(Keypoint text descriptions)
=-=-=
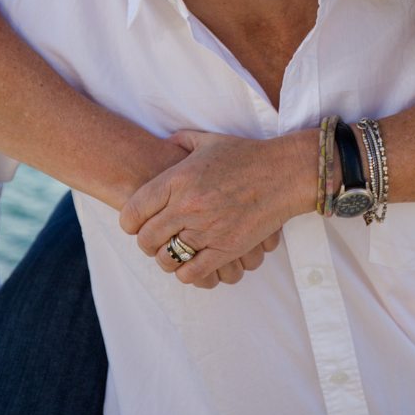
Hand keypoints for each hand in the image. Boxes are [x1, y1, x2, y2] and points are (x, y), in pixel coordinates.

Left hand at [119, 128, 313, 284]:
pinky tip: (193, 262)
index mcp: (178, 179)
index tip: (135, 224)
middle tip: (155, 240)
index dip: (129, 222)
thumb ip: (180, 141)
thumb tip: (164, 144)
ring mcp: (207, 229)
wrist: (284, 173)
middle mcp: (188, 206)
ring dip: (165, 258)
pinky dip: (187, 273)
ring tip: (174, 252)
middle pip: (147, 239)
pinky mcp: (227, 248)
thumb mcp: (208, 141)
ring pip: (167, 259)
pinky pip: (193, 273)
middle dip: (146, 242)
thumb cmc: (246, 155)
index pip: (133, 211)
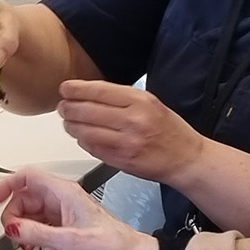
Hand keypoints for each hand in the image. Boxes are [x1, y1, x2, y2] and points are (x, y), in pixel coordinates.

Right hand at [0, 167, 158, 249]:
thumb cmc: (116, 242)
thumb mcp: (73, 240)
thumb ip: (39, 234)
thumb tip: (14, 228)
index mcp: (66, 192)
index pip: (28, 176)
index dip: (7, 185)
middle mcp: (64, 199)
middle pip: (25, 198)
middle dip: (16, 216)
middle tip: (17, 234)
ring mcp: (65, 213)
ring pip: (32, 214)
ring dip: (28, 230)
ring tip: (33, 244)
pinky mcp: (68, 227)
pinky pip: (42, 227)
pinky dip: (39, 238)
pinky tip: (50, 249)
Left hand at [57, 79, 206, 182]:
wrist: (186, 158)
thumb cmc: (170, 130)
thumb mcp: (151, 103)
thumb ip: (122, 98)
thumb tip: (90, 93)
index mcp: (140, 101)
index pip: (98, 90)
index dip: (76, 89)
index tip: (66, 88)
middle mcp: (132, 120)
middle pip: (86, 110)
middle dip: (68, 108)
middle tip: (63, 106)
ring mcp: (126, 142)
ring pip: (85, 131)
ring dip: (71, 126)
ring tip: (69, 122)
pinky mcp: (121, 161)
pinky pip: (92, 148)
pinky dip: (83, 141)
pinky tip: (83, 137)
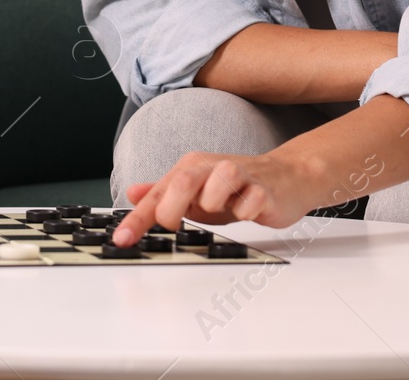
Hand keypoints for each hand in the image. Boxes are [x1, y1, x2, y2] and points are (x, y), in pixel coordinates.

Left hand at [111, 150, 319, 246]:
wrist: (287, 176)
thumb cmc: (236, 188)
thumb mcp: (195, 191)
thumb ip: (163, 193)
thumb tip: (132, 193)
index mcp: (190, 169)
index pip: (156, 194)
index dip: (137, 219)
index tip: (121, 240)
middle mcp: (212, 168)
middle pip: (183, 182)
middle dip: (172, 208)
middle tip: (175, 225)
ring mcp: (240, 176)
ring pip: (219, 183)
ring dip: (213, 203)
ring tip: (220, 209)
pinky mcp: (264, 190)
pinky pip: (251, 200)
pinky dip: (246, 210)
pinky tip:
=-=-=
→ **What is needed**:
When you reach the line with "pinky mcp: (121, 161)" in the records above, start writing out each line exactly, and stop after the line with "middle dip: (172, 208)". Pictures stay out.

→ **Problem solution**:
pinky mcp: (121, 161)
pinky pip: (92, 148)
pinky dip: (83, 141)
pinky tip: (83, 137)
Hand keypoints for each hand in the image. Boxes are [x1, y1, x2, y2] and points are (x, y), in pixel coordinates.

Left hand at [111, 150, 319, 246]:
wrist: (287, 176)
thumb cmc: (236, 188)
thumb mcp: (195, 191)
thumb ip: (163, 193)
thumb tip: (132, 193)
index mcp: (190, 169)
index pip: (156, 194)
index dip: (137, 219)
index tip: (121, 240)
middle mcp: (212, 168)
middle pip: (183, 182)
middle dip: (172, 208)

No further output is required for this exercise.